When I reached the end of the High Street I discovered a rather odd building reminiscent of a Heath Robinson creation. I suspected it could have once been a windmill and I was right. The Old Mill House is still being renovated and will make a splendid private residence. I quickened my pace as the sun was about to go down and I had one final objective, the Martello Tower I could see ahead of me. The path to the tower runs between the sea shore and the River Alde. As I walked towards the tower I was passed by a stream of people walking back towards the town and soon I was on my own. The tower itself also appeared to be deserted. A notice on the gate leading onto the bridge that gives access to the building forbade any behaviour that may disturb the residents. I doubted any noise from outside could penetrate the thick walls and slit windows. The tower is now owned by the Landmark Trust and is available as a holiday let.
When I turned back towards the town a new stream of visitors was making its way along the path towards me. I had already noticed the sun beginning to set over the river and realised this was the attraction. I stopped and waited. It was wonderful. As the sun dipped below the horizon the whole landscape took on a golden glow. Then everything turned pink. It was a marvellous moment. As I stood there I was hailed by a lady in her car wishing to express her joy at such a lovely sunset. We chatted for a while. I had discovered that it was not unusual for local people to engage in friendly conversation and I loved it as it was a chance to learn more about the area.

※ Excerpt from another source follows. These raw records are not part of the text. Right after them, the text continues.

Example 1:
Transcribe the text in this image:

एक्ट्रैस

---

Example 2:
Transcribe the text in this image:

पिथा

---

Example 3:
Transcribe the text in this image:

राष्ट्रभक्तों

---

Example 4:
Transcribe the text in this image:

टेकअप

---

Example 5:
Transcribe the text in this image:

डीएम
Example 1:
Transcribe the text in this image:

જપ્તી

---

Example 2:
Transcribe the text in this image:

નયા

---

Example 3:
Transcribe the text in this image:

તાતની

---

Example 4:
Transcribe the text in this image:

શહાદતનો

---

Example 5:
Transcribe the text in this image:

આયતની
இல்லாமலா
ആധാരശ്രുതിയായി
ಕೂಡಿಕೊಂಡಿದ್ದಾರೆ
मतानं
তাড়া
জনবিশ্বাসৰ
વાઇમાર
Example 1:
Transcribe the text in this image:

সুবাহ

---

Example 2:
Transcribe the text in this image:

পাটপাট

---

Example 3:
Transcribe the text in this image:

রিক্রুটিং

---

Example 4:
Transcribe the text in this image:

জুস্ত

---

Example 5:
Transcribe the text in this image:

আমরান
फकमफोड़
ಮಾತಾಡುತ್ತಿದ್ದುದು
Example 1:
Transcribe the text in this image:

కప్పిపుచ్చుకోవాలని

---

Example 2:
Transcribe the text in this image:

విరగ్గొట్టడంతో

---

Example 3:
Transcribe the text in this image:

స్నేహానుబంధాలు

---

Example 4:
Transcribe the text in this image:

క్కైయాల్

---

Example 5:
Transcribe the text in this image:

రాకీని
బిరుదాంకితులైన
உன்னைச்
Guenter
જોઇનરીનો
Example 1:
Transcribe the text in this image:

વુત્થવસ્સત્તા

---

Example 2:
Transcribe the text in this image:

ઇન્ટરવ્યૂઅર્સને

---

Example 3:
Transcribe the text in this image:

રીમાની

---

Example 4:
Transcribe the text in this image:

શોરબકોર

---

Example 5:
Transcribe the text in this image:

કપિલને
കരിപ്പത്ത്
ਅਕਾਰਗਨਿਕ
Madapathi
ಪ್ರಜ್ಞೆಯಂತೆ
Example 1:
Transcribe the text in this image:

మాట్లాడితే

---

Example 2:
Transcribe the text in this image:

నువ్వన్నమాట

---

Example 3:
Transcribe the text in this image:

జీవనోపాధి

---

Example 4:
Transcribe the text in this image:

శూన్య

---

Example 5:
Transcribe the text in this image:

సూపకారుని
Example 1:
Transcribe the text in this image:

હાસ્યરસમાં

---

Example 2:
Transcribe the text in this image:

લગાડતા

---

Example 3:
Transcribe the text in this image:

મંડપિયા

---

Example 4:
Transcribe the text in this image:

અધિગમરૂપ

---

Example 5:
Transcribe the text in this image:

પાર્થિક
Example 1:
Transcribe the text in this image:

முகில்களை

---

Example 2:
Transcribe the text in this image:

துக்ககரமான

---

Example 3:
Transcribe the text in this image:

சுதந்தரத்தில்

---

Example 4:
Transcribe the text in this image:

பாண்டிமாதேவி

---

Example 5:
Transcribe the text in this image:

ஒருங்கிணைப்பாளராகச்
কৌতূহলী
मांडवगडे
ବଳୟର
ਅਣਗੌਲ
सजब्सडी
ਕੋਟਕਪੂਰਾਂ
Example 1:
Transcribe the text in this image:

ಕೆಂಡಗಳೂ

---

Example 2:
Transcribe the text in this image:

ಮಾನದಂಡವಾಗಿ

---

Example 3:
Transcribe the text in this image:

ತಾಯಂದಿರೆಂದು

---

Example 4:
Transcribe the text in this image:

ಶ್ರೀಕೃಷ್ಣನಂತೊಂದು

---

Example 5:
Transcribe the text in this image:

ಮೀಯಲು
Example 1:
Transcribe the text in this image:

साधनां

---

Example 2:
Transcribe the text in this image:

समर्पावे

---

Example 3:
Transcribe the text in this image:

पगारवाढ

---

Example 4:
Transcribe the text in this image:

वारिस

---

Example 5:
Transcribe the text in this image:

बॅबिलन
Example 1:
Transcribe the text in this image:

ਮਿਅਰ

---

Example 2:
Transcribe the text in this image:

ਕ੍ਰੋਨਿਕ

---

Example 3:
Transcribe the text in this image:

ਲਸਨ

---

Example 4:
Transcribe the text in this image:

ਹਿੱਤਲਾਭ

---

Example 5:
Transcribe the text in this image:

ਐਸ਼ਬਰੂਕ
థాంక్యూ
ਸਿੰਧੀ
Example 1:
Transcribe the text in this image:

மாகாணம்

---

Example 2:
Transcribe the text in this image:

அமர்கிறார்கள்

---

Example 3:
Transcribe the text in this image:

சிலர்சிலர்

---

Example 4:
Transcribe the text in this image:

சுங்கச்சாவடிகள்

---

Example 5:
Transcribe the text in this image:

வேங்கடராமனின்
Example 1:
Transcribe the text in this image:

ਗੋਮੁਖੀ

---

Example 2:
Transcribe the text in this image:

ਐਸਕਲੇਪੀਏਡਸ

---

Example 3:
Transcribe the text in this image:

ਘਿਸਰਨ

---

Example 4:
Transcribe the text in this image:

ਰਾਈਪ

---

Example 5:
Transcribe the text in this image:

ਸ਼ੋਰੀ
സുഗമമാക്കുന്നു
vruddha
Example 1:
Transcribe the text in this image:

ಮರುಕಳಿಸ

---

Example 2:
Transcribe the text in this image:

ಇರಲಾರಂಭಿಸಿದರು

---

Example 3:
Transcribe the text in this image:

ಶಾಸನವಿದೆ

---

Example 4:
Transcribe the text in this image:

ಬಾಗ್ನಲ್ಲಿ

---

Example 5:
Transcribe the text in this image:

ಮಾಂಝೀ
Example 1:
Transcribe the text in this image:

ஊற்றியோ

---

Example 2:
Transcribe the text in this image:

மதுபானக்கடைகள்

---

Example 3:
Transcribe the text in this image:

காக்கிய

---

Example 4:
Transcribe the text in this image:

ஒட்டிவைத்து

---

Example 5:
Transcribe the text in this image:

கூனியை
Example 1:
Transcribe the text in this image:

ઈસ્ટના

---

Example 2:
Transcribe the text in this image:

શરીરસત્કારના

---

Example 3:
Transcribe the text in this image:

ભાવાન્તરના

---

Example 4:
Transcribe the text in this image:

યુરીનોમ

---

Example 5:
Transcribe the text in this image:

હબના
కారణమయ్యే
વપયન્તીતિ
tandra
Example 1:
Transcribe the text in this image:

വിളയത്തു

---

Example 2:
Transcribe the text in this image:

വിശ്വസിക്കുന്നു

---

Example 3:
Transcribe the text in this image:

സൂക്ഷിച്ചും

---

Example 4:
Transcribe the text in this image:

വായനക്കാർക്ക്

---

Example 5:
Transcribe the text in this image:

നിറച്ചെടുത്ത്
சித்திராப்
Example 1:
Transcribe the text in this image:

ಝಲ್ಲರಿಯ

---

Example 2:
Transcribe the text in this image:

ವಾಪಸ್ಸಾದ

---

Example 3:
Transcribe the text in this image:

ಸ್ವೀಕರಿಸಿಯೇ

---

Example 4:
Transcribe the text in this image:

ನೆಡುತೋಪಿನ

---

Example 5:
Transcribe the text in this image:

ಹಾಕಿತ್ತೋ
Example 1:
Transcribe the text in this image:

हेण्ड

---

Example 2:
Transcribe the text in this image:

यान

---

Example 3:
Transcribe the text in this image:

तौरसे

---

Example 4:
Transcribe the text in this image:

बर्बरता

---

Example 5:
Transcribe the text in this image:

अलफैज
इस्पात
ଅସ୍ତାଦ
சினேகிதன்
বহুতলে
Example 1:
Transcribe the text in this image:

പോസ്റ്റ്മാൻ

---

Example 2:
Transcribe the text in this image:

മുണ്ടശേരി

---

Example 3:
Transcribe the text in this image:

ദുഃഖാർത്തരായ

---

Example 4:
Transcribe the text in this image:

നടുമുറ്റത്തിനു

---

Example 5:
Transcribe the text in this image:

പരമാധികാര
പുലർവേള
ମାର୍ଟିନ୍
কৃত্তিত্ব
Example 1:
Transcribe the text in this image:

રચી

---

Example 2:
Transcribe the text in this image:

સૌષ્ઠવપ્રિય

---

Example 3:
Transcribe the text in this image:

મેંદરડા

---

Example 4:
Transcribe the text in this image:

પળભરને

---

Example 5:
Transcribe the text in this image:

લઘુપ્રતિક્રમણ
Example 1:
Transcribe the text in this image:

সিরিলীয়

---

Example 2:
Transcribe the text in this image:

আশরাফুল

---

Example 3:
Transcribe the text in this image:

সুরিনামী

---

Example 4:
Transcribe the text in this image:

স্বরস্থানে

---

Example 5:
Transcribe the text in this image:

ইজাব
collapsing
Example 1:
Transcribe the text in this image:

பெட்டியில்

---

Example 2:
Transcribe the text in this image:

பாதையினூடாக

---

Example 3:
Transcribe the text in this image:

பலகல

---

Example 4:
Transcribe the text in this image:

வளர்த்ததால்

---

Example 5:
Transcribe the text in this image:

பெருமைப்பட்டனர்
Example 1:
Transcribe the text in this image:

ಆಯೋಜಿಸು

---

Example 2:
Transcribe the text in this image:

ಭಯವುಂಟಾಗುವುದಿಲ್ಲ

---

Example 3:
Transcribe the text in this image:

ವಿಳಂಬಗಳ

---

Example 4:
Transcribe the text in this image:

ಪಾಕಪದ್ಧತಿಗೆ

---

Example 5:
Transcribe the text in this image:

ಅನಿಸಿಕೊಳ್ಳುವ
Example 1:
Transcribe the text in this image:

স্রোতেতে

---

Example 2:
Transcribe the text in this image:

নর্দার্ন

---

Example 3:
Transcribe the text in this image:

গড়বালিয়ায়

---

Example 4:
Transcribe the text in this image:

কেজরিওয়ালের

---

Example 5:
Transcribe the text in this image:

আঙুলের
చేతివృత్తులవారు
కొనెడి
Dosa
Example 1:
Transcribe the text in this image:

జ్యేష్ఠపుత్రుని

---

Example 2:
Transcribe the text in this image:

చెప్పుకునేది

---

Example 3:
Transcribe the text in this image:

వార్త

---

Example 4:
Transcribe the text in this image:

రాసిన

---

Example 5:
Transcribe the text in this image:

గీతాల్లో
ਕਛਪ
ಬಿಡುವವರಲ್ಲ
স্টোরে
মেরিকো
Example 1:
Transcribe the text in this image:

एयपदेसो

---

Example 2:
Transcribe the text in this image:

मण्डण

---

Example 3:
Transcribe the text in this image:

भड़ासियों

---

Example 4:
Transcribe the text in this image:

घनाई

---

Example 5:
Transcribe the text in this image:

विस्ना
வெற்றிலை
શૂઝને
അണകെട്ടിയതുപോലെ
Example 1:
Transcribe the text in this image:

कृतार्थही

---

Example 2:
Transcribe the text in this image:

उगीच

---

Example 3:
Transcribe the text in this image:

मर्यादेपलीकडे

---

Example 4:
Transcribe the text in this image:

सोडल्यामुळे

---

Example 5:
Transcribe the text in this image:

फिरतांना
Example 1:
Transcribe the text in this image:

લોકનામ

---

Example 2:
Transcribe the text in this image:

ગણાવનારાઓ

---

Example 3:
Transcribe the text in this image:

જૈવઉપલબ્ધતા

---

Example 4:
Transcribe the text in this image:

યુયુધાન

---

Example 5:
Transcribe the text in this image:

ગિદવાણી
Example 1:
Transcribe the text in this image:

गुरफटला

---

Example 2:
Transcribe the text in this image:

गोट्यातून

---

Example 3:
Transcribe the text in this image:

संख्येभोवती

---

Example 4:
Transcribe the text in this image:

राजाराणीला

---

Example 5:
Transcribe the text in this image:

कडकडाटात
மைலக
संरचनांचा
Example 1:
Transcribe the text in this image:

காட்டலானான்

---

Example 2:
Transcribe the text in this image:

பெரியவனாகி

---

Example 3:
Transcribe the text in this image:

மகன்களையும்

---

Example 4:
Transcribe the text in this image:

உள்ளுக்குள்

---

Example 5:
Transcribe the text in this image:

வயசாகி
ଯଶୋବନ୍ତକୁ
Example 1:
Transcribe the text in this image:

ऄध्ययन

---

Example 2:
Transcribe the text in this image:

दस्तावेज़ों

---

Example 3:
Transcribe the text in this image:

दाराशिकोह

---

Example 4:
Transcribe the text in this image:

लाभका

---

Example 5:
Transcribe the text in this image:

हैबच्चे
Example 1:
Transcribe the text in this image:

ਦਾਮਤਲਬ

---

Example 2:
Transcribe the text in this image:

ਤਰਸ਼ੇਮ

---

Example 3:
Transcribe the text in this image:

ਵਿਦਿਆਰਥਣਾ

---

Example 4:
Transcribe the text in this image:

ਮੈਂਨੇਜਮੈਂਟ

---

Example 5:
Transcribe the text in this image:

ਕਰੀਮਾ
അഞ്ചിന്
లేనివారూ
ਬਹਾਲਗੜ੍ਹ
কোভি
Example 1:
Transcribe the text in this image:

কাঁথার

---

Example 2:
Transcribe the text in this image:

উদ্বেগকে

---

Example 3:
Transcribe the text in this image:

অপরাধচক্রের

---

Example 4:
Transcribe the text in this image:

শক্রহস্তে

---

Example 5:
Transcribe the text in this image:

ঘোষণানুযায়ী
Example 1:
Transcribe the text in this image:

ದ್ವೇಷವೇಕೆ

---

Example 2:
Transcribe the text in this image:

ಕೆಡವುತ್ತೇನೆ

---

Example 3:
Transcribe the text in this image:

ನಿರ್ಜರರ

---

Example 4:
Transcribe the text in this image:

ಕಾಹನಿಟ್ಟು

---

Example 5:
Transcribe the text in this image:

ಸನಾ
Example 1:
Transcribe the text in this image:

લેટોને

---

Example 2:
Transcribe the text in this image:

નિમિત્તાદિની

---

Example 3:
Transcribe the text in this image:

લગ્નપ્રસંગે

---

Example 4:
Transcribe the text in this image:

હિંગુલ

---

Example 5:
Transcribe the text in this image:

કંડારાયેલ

As darkness fell I made my way back to my hotel, the Brudenell Hotel. Later I walked back along the front for dinner at the Sea Spice Restaurant, part of the White Lion Hotel on the sea front. Here, I met some more scallops. This time they were hand-dived and had been turned into a very tasty Indian starter. I enjoyed the ambience of the comfortably full dining room and the excellent food that had memories of my trips to India flooding back.
Then next morning I set off for the Red House to learn more about Aldeburgh’s most famous resident, Benjamin Britten. A network of footpaths around the town meant that I did not have to walk all the way on a tarmac road. En route I passed the Church of St Peter and St Paul, the Parish Church of Aldeburgh were both Britten and his partner Peter Pears were laid to rest.
At the Red House I perused the small museum before taking the guided tour of the house. This tour has to be booked in advance and takes in both floors of the house whereas there is restricted access to visitors not doing the tour. The tour was very interesting and I learnt a lot about Britten and Pears who were very popular in the town. Originally they had lived at Crag House on the sea front. They moved out to the Red House as it was more peaceful there.
The historic Jubilee Hall in the town centre was built by a local businessman in 1887 to celebrate the golden jubilee of Queen Victoria. It was intended for concerts and dramatic entertainments. It was used by Britten and Pears as the original venue for their Festival of Music and the Arts. As this annual festival became bigger a new venue had to be found. A concert hall was established at Snape Maltings which is now the main venue for the Aldeburgh Festival although many Festival events are still held at the Jubilee Hall. When I left Aldeburgh my route took me past the turning to where Britten and Pears had founded their new concert hall. I spent a happy hour exploring this, another of Britten’s inspirations.
Where to Stay in Aldeburgh
I cannot imagine a better place to stay in Aldeburgh than the Brudenell Hotel. My room was lovely and looked straight out to sea. It was very relaxing have the sound of the sea around me as I relaxed in my bath or dozed in my bed. The restaurant offers a good quality dinner and breakfast served by friendly staff.